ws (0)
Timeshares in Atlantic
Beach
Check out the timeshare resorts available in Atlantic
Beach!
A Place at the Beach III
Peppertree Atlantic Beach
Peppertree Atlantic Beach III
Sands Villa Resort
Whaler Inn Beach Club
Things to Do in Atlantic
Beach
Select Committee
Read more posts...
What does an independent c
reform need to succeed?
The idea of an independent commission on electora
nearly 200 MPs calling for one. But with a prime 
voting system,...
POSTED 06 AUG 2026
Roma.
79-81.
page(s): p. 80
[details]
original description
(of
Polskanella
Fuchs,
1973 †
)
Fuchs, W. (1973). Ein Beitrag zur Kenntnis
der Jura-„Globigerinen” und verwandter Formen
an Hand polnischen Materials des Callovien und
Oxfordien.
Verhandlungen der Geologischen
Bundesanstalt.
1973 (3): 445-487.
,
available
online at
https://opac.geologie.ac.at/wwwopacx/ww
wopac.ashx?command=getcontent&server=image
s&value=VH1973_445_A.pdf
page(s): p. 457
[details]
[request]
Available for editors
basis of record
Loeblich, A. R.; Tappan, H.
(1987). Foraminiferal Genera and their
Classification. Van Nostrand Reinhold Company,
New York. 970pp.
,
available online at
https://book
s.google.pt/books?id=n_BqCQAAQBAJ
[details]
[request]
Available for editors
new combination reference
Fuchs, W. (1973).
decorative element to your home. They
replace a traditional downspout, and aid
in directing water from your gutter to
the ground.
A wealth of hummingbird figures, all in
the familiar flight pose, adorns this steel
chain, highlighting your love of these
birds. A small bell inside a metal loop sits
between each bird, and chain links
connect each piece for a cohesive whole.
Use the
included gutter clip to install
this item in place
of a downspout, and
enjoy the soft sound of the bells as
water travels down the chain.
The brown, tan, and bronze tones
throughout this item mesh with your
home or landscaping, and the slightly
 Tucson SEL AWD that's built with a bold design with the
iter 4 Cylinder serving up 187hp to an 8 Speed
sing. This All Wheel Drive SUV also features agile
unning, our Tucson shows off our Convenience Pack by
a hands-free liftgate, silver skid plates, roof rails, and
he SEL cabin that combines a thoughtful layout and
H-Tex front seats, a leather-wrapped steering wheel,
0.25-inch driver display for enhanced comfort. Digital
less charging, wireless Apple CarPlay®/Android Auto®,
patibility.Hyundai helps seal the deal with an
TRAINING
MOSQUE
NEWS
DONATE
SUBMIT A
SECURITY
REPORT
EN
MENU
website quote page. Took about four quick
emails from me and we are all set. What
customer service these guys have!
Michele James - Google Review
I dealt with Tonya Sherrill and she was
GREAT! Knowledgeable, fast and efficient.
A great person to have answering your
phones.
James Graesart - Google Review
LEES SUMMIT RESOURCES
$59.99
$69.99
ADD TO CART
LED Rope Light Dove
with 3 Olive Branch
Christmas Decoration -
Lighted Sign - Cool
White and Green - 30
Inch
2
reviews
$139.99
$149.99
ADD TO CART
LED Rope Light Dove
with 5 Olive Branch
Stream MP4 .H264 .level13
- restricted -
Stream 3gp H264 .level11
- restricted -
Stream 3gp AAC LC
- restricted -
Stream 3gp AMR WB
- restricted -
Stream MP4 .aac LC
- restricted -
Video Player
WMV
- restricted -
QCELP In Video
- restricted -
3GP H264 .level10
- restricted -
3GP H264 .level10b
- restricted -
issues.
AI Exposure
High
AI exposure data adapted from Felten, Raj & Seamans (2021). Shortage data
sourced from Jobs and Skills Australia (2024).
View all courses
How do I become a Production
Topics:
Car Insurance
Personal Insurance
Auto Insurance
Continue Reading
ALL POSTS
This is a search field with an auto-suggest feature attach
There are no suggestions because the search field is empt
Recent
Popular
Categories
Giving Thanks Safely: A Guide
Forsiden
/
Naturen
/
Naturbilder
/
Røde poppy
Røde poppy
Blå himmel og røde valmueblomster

_____

_Prompt:_ Retype every line of the entries above, keeping each line the same as it appears.

_Your response:_
ws (0)
Timeshares in Atlantic
Beach
Check out the timeshare resorts available in Atlantic
Beach!
A Place at the Beach III
Peppertree Atlantic Beach
Peppertree Atlantic Beach III
Sands Villa Resort
Whaler Inn Beach Club
Things to Do in Atlantic
Beach
Select Committee
Read more posts...
What does an independent c
reform need to succeed?
The idea of an independent commission on electora
nearly 200 MPs calling for one. But with a prime 
voting system,...
POSTED 06 AUG 2026
Roma.
79-81.
page(s): p. 80
[details]
original description
(of
Polskanella
Fuchs,
1973 †
)
Fuchs, W. (1973). Ein Beitrag zur Kenntnis
der Jura-„Globigerinen” und verwandter Formen
an Hand polnischen Materials des Callovien und
Oxfordien.
Verhandlungen der Geologischen
Bundesanstalt.
1973 (3): 445-487.
,
available
online at
https://opac.geologie.ac.at/wwwopacx/ww
wopac.ashx?command=getcontent&server=image
s&value=VH1973_445_A.pdf
page(s): p. 457
[details]
[request]
Available for editors
basis of record
Loeblich, A. R.; Tappan, H.
(1987). Foraminiferal Genera and their
Classification. Van Nostrand Reinhold Company,
New York. 970pp.
,
available online at
https://book
s.google.pt/books?id=n_BqCQAAQBAJ
[details]
[request]
Available for editors
new combination reference
Fuchs, W. (1973).
decorative element to your home. They
replace a traditional downspout, and aid
in directing water from your gutter to
the ground.
A wealth of hummingbird figures, all in
the familiar flight pose, adorns this steel
chain, highlighting your love of these
birds. A small bell inside a metal loop sits
between each bird, and chain links
connect each piece for a cohesive whole.
Use the
included gutter clip to install
this item in place
of a downspout, and
enjoy the soft sound of the bells as
water travels down the chain.
The brown, tan, and bronze tones
throughout this item mesh with your
home or landscaping, and the slightly
 Tucson SEL AWD that's built with a bold design with the
iter 4 Cylinder serving up 187hp to an 8 Speed
sing. This All Wheel Drive SUV also features agile
unning, our Tucson shows off our Convenience Pack by
a hands-free liftgate, silver skid plates, roof rails, and
he SEL cabin that combines a thoughtful layout and
H-Tex front seats, a leather-wrapped steering wheel,
0.25-inch driver display for enhanced comfort. Digital
less charging, wireless Apple CarPlay®/Android Auto®,
patibility.Hyundai helps seal the deal with an
TRAINING
MOSQUE
NEWS
DONATE
SUBMIT A
SECURITY
REPORT
EN
MENU
website quote page. Took about four quick
emails from me and we are all set. What
customer service these guys have!
Michele James - Google Review
I dealt with Tonya Sherrill and she was
GREAT! Knowledgeable, fast and efficient.
A great person to have answering your
phones.
James Graesart - Google Review
LEES SUMMIT RESOURCES
$59.99
$69.99
ADD TO CART
LED Rope Light Dove
with 3 Olive Branch
Christmas Decoration -
Lighted Sign - Cool
White and Green - 30
Inch
2
reviews
$139.99
$149.99
ADD TO CART
LED Rope Light Dove
with 5 Olive Branch
Stream MP4 .H264 .level13
- restricted -
Stream 3gp H264 .level11
- restricted -
Stream 3gp AAC LC
- restricted -
Stream 3gp AMR WB
- restricted -
Stream MP4 .aac LC
- restricted -
Video Player
WMV
- restricted -
QCELP In Video
- restricted -
3GP H264 .level10
- restricted -
3GP H264 .level10b
- restricted -
issues.
AI Exposure
High
AI exposure data adapted from Felten, Raj & Seamans (2021). Shortage data
sourced from Jobs and Skills Australia (2024).
View all courses
How do I become a Production
Topics:
Car Insurance
Personal Insurance
Auto Insurance
Continue Reading
ALL POSTS
This is a search field with an auto-suggest feature attach
There are no suggestions because the search field is empt
Recent
Popular
Categories
Giving Thanks Safely: A Guide
Forsiden
/
Naturen
/
Naturbilder
/
Røde poppy
Røde poppy
Blå himmel og røde valmueblomster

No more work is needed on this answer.